With these data, the team can develop a simple model of how many carcasses there should be and where they may be clustered. They can then combine the insights from their fieldwork with the information from the census to create a model showing how elephant carcasses impact the Kruger ecosystem at the landscape scale.

In addition to the researchers at UCSB, the project will include scientists from Utah State University, Marquette University, South African National Parks, and the South African Environment Observation Network.

“This research is really only possible because we’re working with people on the ground: The scientists in South Africa in Kruger National Park that have been compiling these data on elephant carcasses,” Burkepile said.

The landscape of Kruger National Park is relatively flat, and its soils are quite old. “They’ve been sitting there exposed — leaching nutrients, weathering and developing for millennia without having enough erosion to bring new resources to the surface,” explained UCSB soil scientist Joshua Schimel, who is a co-principal investigator on the project. As a result, the soils are quite nutrient poor.

“A dead elephant is, essentially, one heaping pile of fertilizer,” he said. In fact, it’s not too different from fortifying a garden. “Bone meal is a standard substance used as an organic fertilizer in a vegetable garden. Bloodmeal for nitrogen and bone meal for phosphorous.”

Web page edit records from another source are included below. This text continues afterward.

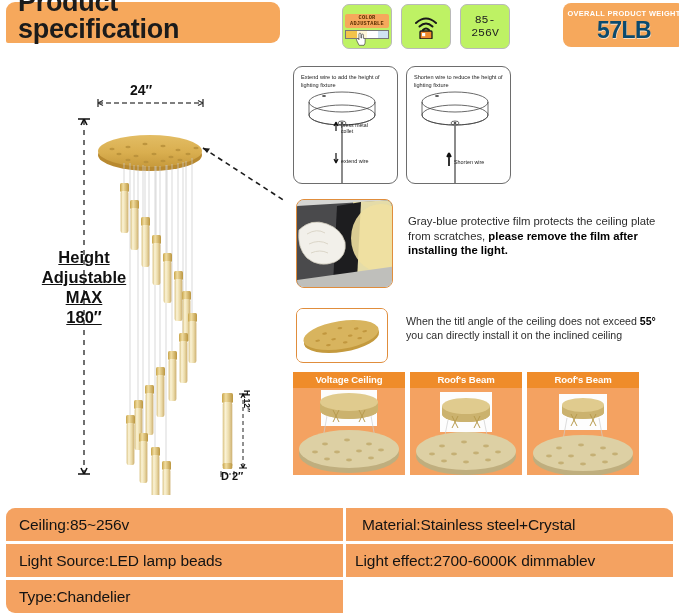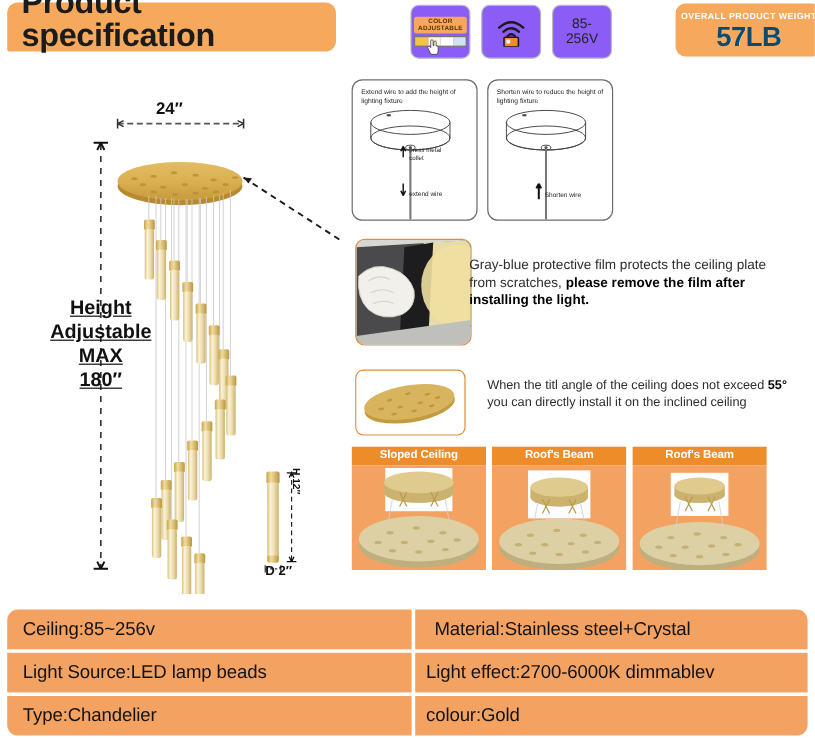--- a/index.html
+++ b/index.html
@@ -33,9 +33,9 @@
   .badge {
     width: 50px; height: 45px;
     border: 1px solid #b9b9b9; border-radius: 7px;
-    background: #8b5cf6;
+    background: #bef264;
     display: flex; flex-direction: column; align-items: center; justify-content: center;
-    position: relative; overflow: hidden;
+    position: relative; overflow: hidden; font-family: Liberation Mono, monospace;
   }
   .cb-head {
     width: 44px; background: #f6a85c; color: #5a2d00;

After an elephant dies, there’s a huge influx of organic carbon, nitrogen and phosphorous as a result of scavenger activity and the decomposition of soft tissues. Despite the flood of nutrients, the site of a fresh elephant carcass can be barren for some time. Scavengers rip up existing vegetation and high levels of nutrients prevent plants from reestablishing.

The influx of nitrogen is actually so intense it likely makes the area uninhabitable for plants in the short term. “It’s just like when we put too much fertilizer on our tomatoes,” Burkepile said. “Those tomato plants burn. We imagine the same thing would be happening around really fresh elephant carcasses.”

In contrast, the carcass is a windfall for the soil microbiota. “Microbes get first dibs on almost everything,” Burkepile said. The researchers anticipate seeing a spike in microbial respiration as the soil bugs feast on the glut of organic carbon and nitrogen. Then, as some of the nitrogen is processed, they expect to see plants recolonize the area.

A carcass actually contains two pools of phosphorus, the researchers explained. Molecules like DNA and ATP in soft tissues will release a quick pulse of the element as the animal decays. Meanwhile, the phosphorous in teeth and bones takes much longer to break down, leading to a more sustained release.

Burkepile expects to see a surge in plant biomass three to four years after the animal’s death, with a peak around five years, once the nitrogen toxicity has declined and phosphorus has begun percolating into the soil. At this point, the process will likely begin affecting the local wildlife directly, especially herbivores.

The extra nutritious patch of land may well attract herbivores from all around, fostering a thriving community. As animals graze and hunt, eat and excrete, they spread seeds and aggregate nutrients from other parts of the savannah. This could then create a feedback loop where elephants frequent these spots to feed, potentially fostering these patches when they ultimately die, Schimel proposed.

As Burkepile put it: “The legacies of these animals don’t stop when they die.”